Be forewarned: I am either an idiot or overthinking this. Thank you in advance for your forbearance.

How do I convert an int16_t into a uint8_t?

Specifically, I want to do something like this:

uint16_t i = 0;
for (; {
leds[x] = CHSV(colour, sin8(i), 255);
i++;
}

i.e., fade the saturation of a pixel in and out in a sine wave pattern. The input to sin8() is an unsigned 16 bit int (with 0 representing 0 radians and 65535 representing how many radians?) and the output is a signed 16 bit int, which I want to turn into a uint8_t to plug into the CHSV’s saturation. Will simply casting it do what I want—turning -32767 into 0 and 32767 into 255?

Omg I am so dumb lol

sin16 effectively takes a value from 0-2 radians, expressed fractionally as 0-65535 (e.g. 32768 would be “1 radian”) - it’s a way to get fractional values without using floating point.

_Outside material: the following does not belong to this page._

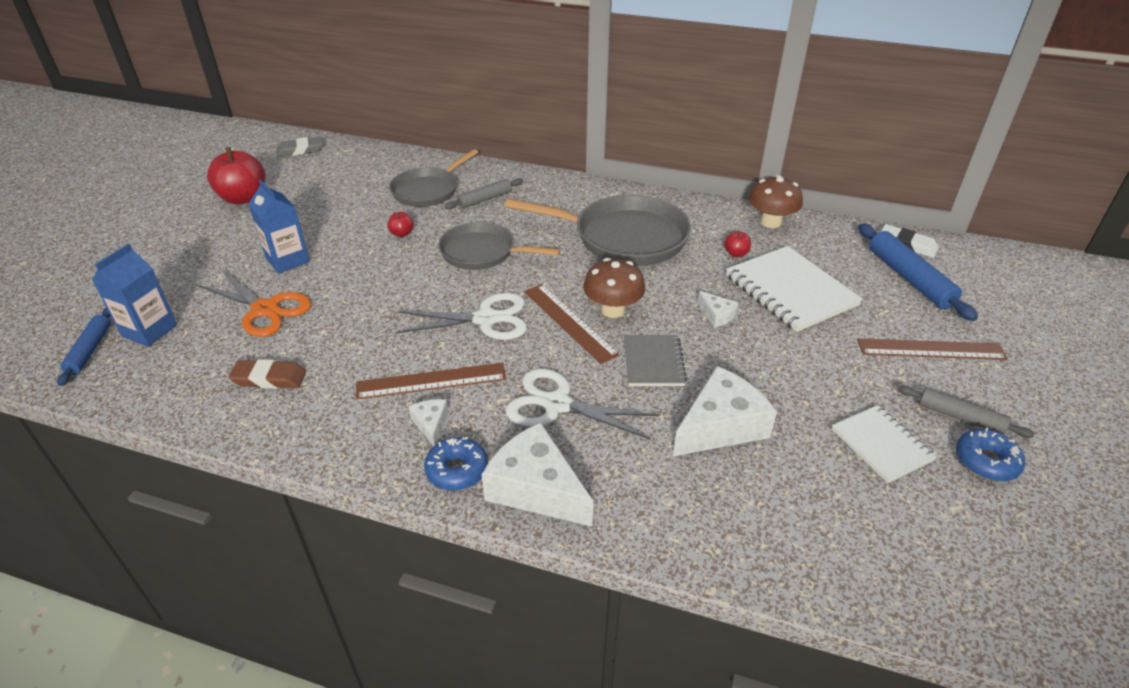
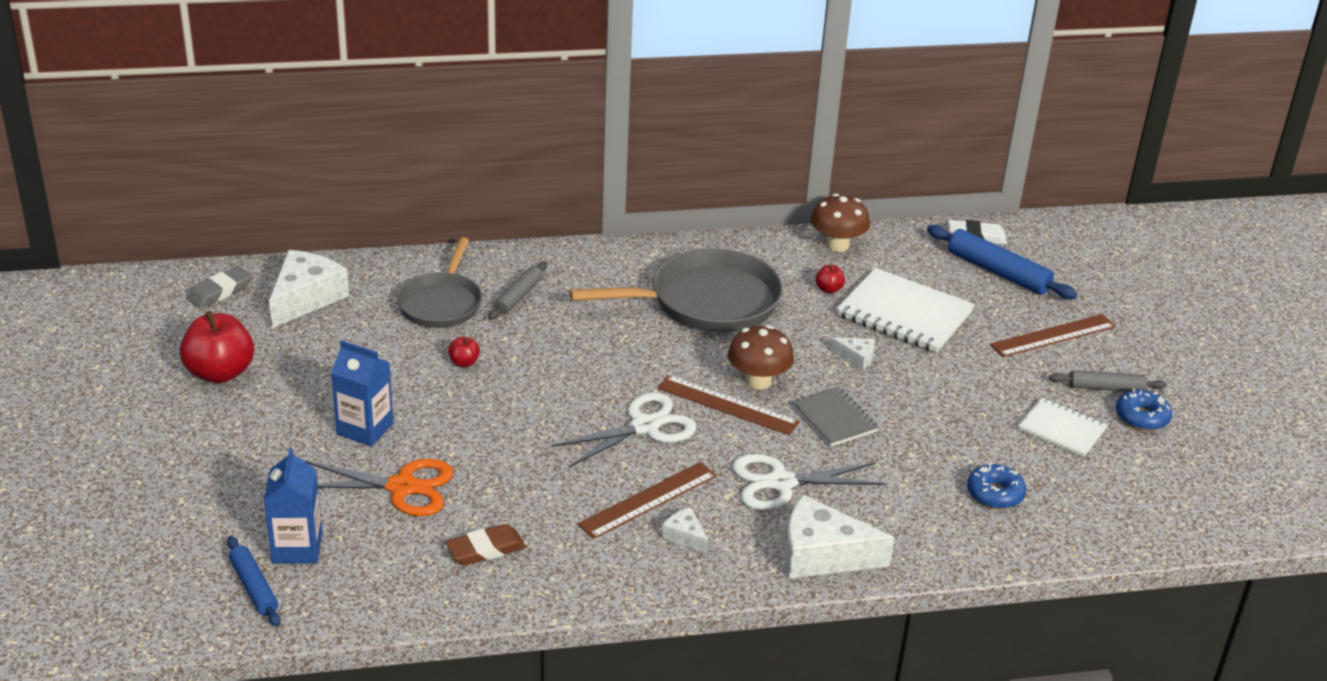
camera: 30 degrees left, 5 degrees down
(457, 470) = (743, 564): blue donut -> blue donut (995, 494)
(482, 253) = (575, 359): grey pan -> none
(720, 426) = (930, 455): white cheese -> white cheese (306, 298)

As for the output, what you can do is: ((sin16(i) >> 8) + 128) & 0xFF

What that’s doing is effectively dividing the output of sin16 by 256, which will give you a value from -128 to 127, adding 128 shifting you to 0 to 255, and then masking off the bits (just to be sure, that last bit may not be entirely necessary, actually - head’s a bit unclear today).

Also, not an idiot!

Slightly idiot—in my day job I operate at so much a higher level I’ve lost the ability to reason through such bit-twiddling :-).

I was originally going the other way around and trying to add 32767 to the output of sin8(), storing the output in a long, then shifting back down to a uint8_t, I’m not sure what I was doing wrong but I was losing some precision somewhere. This is obviously the way to do it.

Is there a call for trig methods that natively return uint8_t values? It’s all I ever seem to want to use.

“usin8(…)” is on my list for soon-version of the library.

Because ditto.